■ **Aim of the task**: Your response should consist of the full data, set down exactly.

Stored data
====
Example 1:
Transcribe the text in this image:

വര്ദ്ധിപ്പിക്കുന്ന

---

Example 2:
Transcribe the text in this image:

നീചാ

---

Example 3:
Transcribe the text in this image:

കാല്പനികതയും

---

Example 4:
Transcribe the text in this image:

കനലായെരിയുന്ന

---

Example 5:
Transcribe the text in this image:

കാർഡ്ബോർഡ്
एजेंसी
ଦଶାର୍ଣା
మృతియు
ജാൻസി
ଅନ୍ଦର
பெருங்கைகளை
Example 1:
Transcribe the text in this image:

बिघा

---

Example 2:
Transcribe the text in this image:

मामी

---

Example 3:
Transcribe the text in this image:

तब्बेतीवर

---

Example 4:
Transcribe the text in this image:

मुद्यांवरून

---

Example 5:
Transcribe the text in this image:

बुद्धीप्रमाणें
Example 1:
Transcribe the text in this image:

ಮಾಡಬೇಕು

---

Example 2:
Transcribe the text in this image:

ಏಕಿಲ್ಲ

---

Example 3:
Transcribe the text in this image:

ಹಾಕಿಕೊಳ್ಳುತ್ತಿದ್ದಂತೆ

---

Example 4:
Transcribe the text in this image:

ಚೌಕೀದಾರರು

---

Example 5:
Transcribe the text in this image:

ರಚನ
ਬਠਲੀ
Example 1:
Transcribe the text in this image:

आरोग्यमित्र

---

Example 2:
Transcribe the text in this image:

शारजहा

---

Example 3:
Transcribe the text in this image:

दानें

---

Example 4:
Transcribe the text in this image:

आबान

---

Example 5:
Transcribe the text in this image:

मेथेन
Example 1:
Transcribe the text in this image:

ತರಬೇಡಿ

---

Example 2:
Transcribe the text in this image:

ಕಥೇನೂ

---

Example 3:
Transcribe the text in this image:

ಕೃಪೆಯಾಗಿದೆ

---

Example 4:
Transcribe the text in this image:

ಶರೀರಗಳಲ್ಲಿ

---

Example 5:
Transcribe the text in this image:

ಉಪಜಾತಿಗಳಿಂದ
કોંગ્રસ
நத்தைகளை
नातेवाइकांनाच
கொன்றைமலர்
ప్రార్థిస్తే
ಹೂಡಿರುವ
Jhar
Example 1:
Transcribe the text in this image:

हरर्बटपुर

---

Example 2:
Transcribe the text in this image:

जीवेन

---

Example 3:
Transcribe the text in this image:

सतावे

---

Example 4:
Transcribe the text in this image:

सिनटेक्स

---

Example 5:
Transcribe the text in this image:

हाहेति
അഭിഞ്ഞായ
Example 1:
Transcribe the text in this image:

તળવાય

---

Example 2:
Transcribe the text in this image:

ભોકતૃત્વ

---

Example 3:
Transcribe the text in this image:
====
■ **The completed task**:
Example 1:
Transcribe the text in this image:

വര്ദ്ധിപ്പിക്കുന്ന

---

Example 2:
Transcribe the text in this image:

നീചാ

---

Example 3:
Transcribe the text in this image:

കാല്പനികതയും

---

Example 4:
Transcribe the text in this image:

കനലായെരിയുന്ന

---

Example 5:
Transcribe the text in this image:

കാർഡ്ബോർഡ്
एजेंसी
ଦଶାର୍ଣା
మృతియు
ജാൻസി
ଅନ୍ଦର
பெருங்கைகளை
Example 1:
Transcribe the text in this image:

बिघा

---

Example 2:
Transcribe the text in this image:

मामी

---

Example 3:
Transcribe the text in this image:

तब्बेतीवर

---

Example 4:
Transcribe the text in this image:

मुद्यांवरून

---

Example 5:
Transcribe the text in this image:

बुद्धीप्रमाणें
Example 1:
Transcribe the text in this image:

ಮಾಡಬೇಕು

---

Example 2:
Transcribe the text in this image:

ಏಕಿಲ್ಲ

---

Example 3:
Transcribe the text in this image:

ಹಾಕಿಕೊಳ್ಳುತ್ತಿದ್ದಂತೆ

---

Example 4:
Transcribe the text in this image:

ಚೌಕೀದಾರರು

---

Example 5:
Transcribe the text in this image:

ರಚನ
ਬਠਲੀ
Example 1:
Transcribe the text in this image:

आरोग्यमित्र

---

Example 2:
Transcribe the text in this image:

शारजहा

---

Example 3:
Transcribe the text in this image:

दानें

---

Example 4:
Transcribe the text in this image:

आबान

---

Example 5:
Transcribe the text in this image:

मेथेन
Example 1:
Transcribe the text in this image:

ತರಬೇಡಿ

---

Example 2:
Transcribe the text in this image:

ಕಥೇನೂ

---

Example 3:
Transcribe the text in this image:

ಕೃಪೆಯಾಗಿದೆ

---

Example 4:
Transcribe the text in this image:

ಶರೀರಗಳಲ್ಲಿ

---

Example 5:
Transcribe the text in this image:

ಉಪಜಾತಿಗಳಿಂದ
કોંગ્રસ
நத்தைகளை
नातेवाइकांनाच
கொன்றைமலர்
ప్రార్థిస్తే
ಹೂಡಿರುವ
Jhar
Example 1:
Transcribe the text in this image:

हरर्बटपुर

---

Example 2:
Transcribe the text in this image:

जीवेन

---

Example 3:
Transcribe the text in this image:

सतावे

---

Example 4:
Transcribe the text in this image:

सिनटेक्स

---

Example 5:
Transcribe the text in this image:

हाहेति
അഭിഞ്ഞായ
Example 1:
Transcribe the text in this image:

તળવાય

---

Example 2:
Transcribe the text in this image:

ભોકતૃત્વ

---

Example 3:
Transcribe the text in this image:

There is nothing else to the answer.